Despite the potential seriousness of ileus, knowledge about its clinical strategies or preventive measures remained poor, even among psychiatric clinical staff (De Hert et al. 2016). Based on our results of actions taken with the drug and the experience from other case reports (Tyras et al. 2021; Chiang and Lan 2018), we suggest that the focus of ileus management should be on discontinuing or switching SGAs to prevent potential fatalities. Early symptoms of ileus normally include abdominal pain, vomiting, abdominal distension, and nausea, which should be closely monitored during patient care (Vilz et al. 2017). Prophylactic laxatives, adjustment of electrolyte or acid–base disturbances, and early enteral feeding are considered effective for ileus (Vilz et al. 2017). Moreover, imaging of abdominal plain film, ultrasound, and computed tomography would be helpful for diagnosis, whereas the decision of surgical intervention should be made by experienced surgeons (Jang et al. 2010).
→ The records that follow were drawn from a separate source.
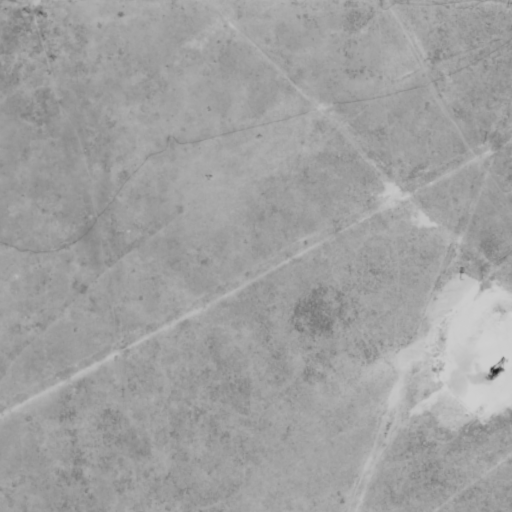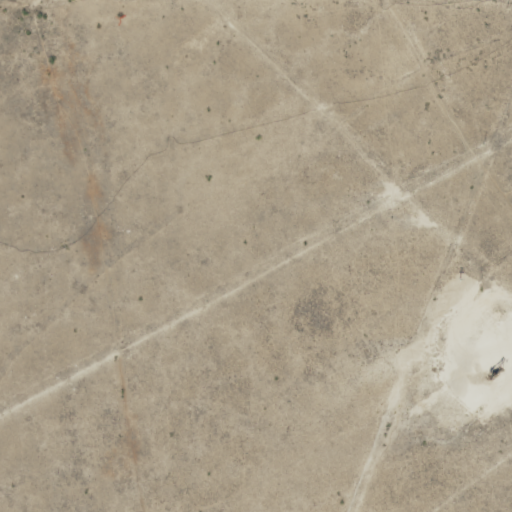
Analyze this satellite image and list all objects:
road: (432, 293)
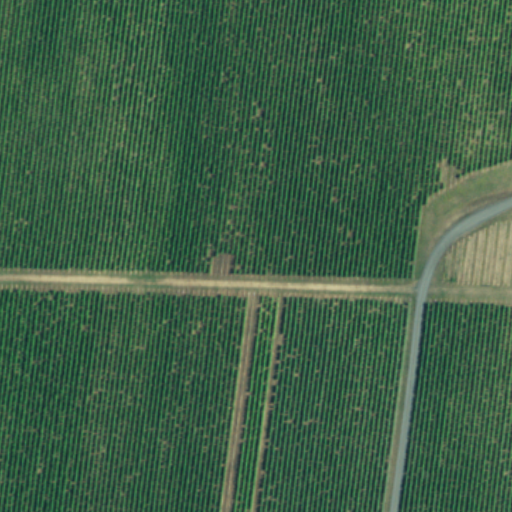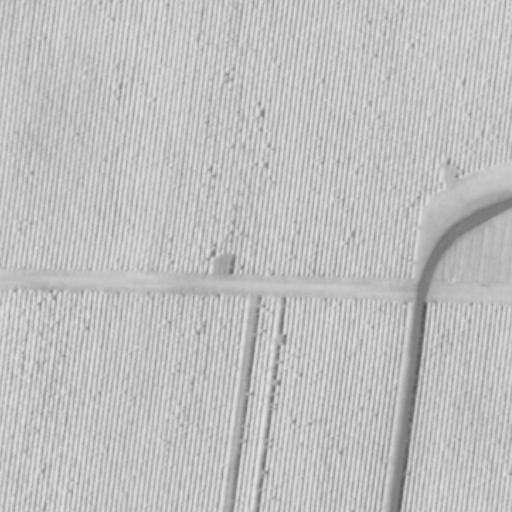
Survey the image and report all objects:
road: (402, 322)
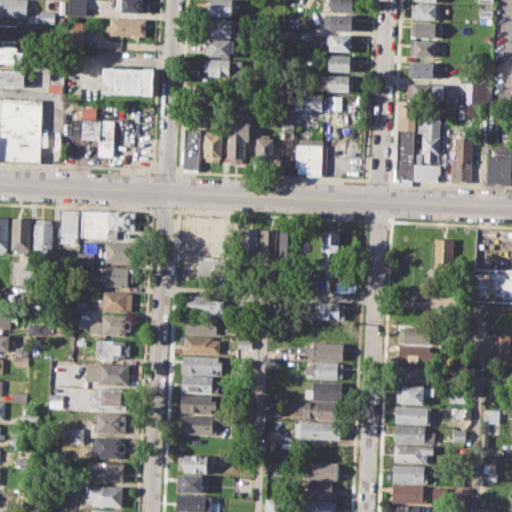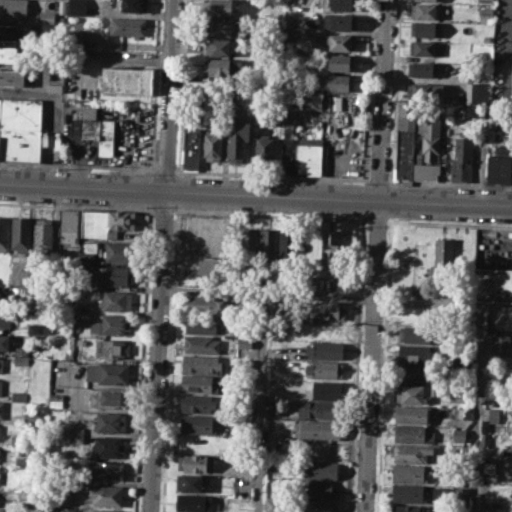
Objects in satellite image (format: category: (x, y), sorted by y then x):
building: (425, 0)
building: (432, 0)
building: (484, 0)
building: (485, 1)
building: (343, 4)
building: (131, 5)
building: (131, 5)
building: (342, 5)
building: (61, 6)
building: (220, 6)
building: (76, 7)
building: (76, 7)
building: (222, 7)
building: (12, 8)
building: (13, 8)
building: (425, 10)
building: (426, 11)
building: (485, 14)
building: (46, 16)
building: (338, 21)
building: (342, 22)
building: (77, 23)
building: (126, 26)
building: (127, 26)
building: (220, 27)
building: (221, 27)
building: (425, 29)
building: (425, 29)
building: (11, 32)
building: (11, 32)
building: (289, 34)
building: (74, 38)
building: (339, 42)
building: (340, 42)
building: (220, 47)
building: (220, 47)
building: (424, 48)
building: (426, 48)
building: (8, 53)
building: (10, 54)
road: (507, 54)
building: (340, 62)
building: (341, 62)
building: (218, 66)
building: (223, 67)
building: (422, 68)
building: (423, 69)
building: (55, 76)
building: (10, 77)
building: (11, 77)
building: (127, 80)
building: (127, 80)
building: (339, 82)
building: (337, 83)
building: (511, 86)
road: (154, 87)
road: (396, 90)
building: (425, 91)
building: (425, 91)
building: (477, 91)
road: (169, 94)
building: (221, 96)
building: (475, 98)
road: (382, 99)
building: (307, 101)
building: (307, 102)
building: (335, 102)
building: (472, 109)
building: (406, 113)
building: (19, 128)
building: (20, 128)
building: (93, 129)
building: (94, 129)
building: (430, 134)
building: (238, 136)
building: (236, 137)
building: (213, 142)
building: (212, 146)
building: (417, 146)
building: (190, 148)
building: (191, 148)
building: (264, 150)
building: (265, 152)
building: (405, 153)
building: (300, 154)
building: (303, 154)
building: (461, 159)
building: (462, 159)
road: (78, 165)
building: (499, 165)
building: (499, 165)
road: (165, 169)
building: (425, 170)
road: (273, 175)
road: (379, 180)
road: (450, 183)
road: (150, 190)
road: (255, 193)
road: (79, 205)
road: (149, 207)
road: (164, 211)
road: (271, 214)
road: (378, 220)
building: (105, 222)
building: (120, 222)
building: (93, 223)
road: (449, 223)
building: (68, 225)
building: (67, 226)
building: (3, 232)
building: (3, 233)
building: (186, 233)
building: (19, 234)
building: (20, 234)
building: (185, 234)
building: (42, 235)
building: (43, 236)
building: (248, 240)
building: (248, 245)
building: (268, 245)
building: (286, 245)
building: (268, 246)
building: (330, 249)
building: (116, 251)
building: (120, 251)
building: (443, 252)
building: (85, 258)
building: (443, 259)
building: (333, 260)
building: (207, 265)
building: (213, 270)
building: (21, 271)
building: (118, 276)
building: (116, 277)
building: (491, 284)
building: (492, 284)
building: (2, 296)
building: (4, 297)
building: (116, 300)
building: (116, 300)
road: (421, 303)
building: (205, 304)
building: (206, 305)
building: (328, 310)
building: (331, 310)
building: (7, 318)
building: (4, 319)
building: (81, 323)
building: (110, 324)
building: (110, 324)
building: (202, 325)
building: (202, 326)
building: (35, 328)
building: (37, 328)
building: (324, 330)
building: (418, 333)
building: (411, 334)
building: (3, 341)
building: (4, 341)
building: (201, 344)
building: (201, 344)
building: (500, 344)
building: (243, 345)
building: (500, 345)
building: (111, 348)
building: (111, 348)
building: (325, 349)
road: (157, 350)
building: (324, 350)
building: (21, 351)
building: (414, 353)
building: (415, 354)
road: (371, 355)
building: (458, 360)
building: (0, 363)
road: (142, 363)
building: (0, 364)
building: (201, 364)
building: (202, 364)
building: (323, 369)
building: (325, 369)
building: (106, 372)
building: (106, 372)
building: (414, 373)
building: (414, 374)
building: (196, 382)
building: (199, 383)
building: (0, 384)
building: (0, 385)
building: (324, 389)
building: (327, 389)
building: (413, 393)
building: (413, 393)
building: (18, 395)
building: (55, 396)
building: (109, 396)
building: (457, 396)
building: (107, 398)
building: (198, 403)
building: (198, 403)
road: (260, 403)
building: (1, 407)
building: (1, 409)
building: (321, 409)
building: (317, 410)
building: (412, 413)
building: (412, 414)
building: (493, 414)
building: (493, 416)
building: (111, 421)
building: (110, 422)
building: (198, 423)
building: (197, 424)
building: (316, 429)
building: (0, 430)
building: (317, 430)
building: (483, 432)
building: (75, 433)
building: (412, 433)
building: (413, 433)
building: (459, 434)
building: (2, 435)
building: (75, 435)
building: (16, 439)
building: (106, 446)
building: (107, 446)
building: (412, 453)
building: (413, 453)
building: (21, 462)
building: (196, 462)
building: (197, 463)
building: (274, 463)
building: (320, 469)
building: (105, 470)
building: (321, 470)
building: (105, 471)
building: (488, 471)
building: (489, 471)
building: (409, 472)
building: (408, 473)
building: (189, 482)
building: (191, 482)
building: (318, 489)
building: (320, 489)
building: (408, 493)
building: (409, 493)
building: (104, 494)
building: (461, 494)
building: (103, 495)
building: (461, 496)
building: (193, 502)
building: (193, 502)
building: (270, 504)
building: (14, 505)
building: (272, 505)
building: (317, 505)
building: (319, 506)
building: (404, 508)
building: (100, 510)
building: (106, 510)
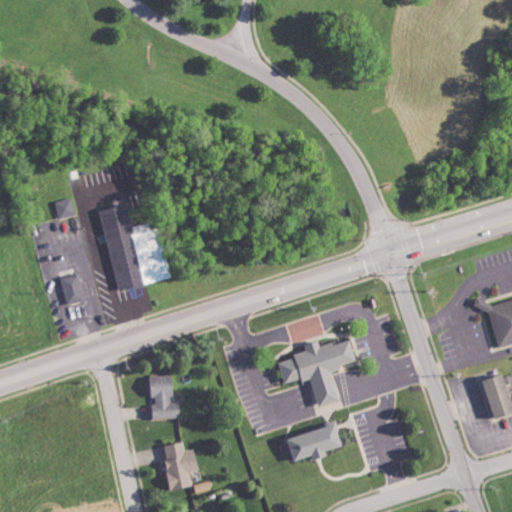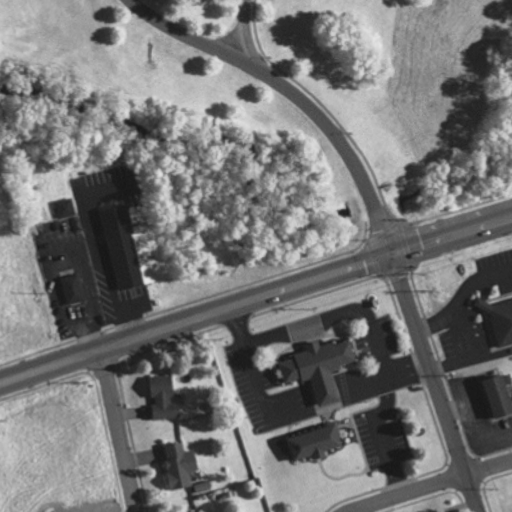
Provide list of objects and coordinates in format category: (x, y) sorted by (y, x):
road: (244, 30)
park: (58, 40)
road: (294, 93)
building: (66, 207)
building: (135, 248)
building: (73, 288)
road: (256, 297)
road: (331, 320)
building: (501, 320)
building: (502, 320)
building: (321, 366)
road: (435, 382)
building: (500, 394)
building: (165, 397)
road: (295, 407)
road: (118, 429)
building: (310, 440)
building: (318, 441)
building: (181, 463)
road: (489, 465)
road: (405, 491)
building: (199, 511)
This study should be interpreted within its limitations. On the one hand, since that FAERS relies on voluntary reporting, underreporting, misreporting, and selection biases are thereby inevitable, which resulted a reduction in the number of cases collected. In addition, due to the lack of detailed clinical records and medication history of patients, the potential confounders of concomitant drugs and comorbidities were rarely analyzed. Therefore, education and training among healthcare staff and patients would be of great value to raise their awareness and improve the quality of AE reports. On the other hand, due to the intrinsic limitation of FAERS database, the data collected only allowed us to generate a statistical association of drug-AE correlation rather than a definite proof of causality. Further investigations integrating other data sources, such as electronic health records, medical insurance database, as well as causality assessment tools of WHO-Uppsala Monitoring Center scale and Naranjo scale, would provide more comprehensive safety assessment (Rezende de Menezes et al. 2021; Naranjo et al. 1981). Moreover, the newly developed machine learning model would be promising to optimally analyze FAERS data together with the tools and data sources described above (Ali and Aoun 2023).

5 Conclusion

In this study, we conducted a real-world pharmacovigilance analysis of SGAs-related ileus using the FAERS database. Our results suggested that SGAs administration increased the risk of ileus, and the characteristics of AEs would help clinicians understand the potential risk signals of SGAs-related ileus. Moreover, our results in the disproportionality analysis would assist clinicians in selecting SGAs for patients with relevant medication history, and provide valuable insight into the prognosis and safe use of SGAs.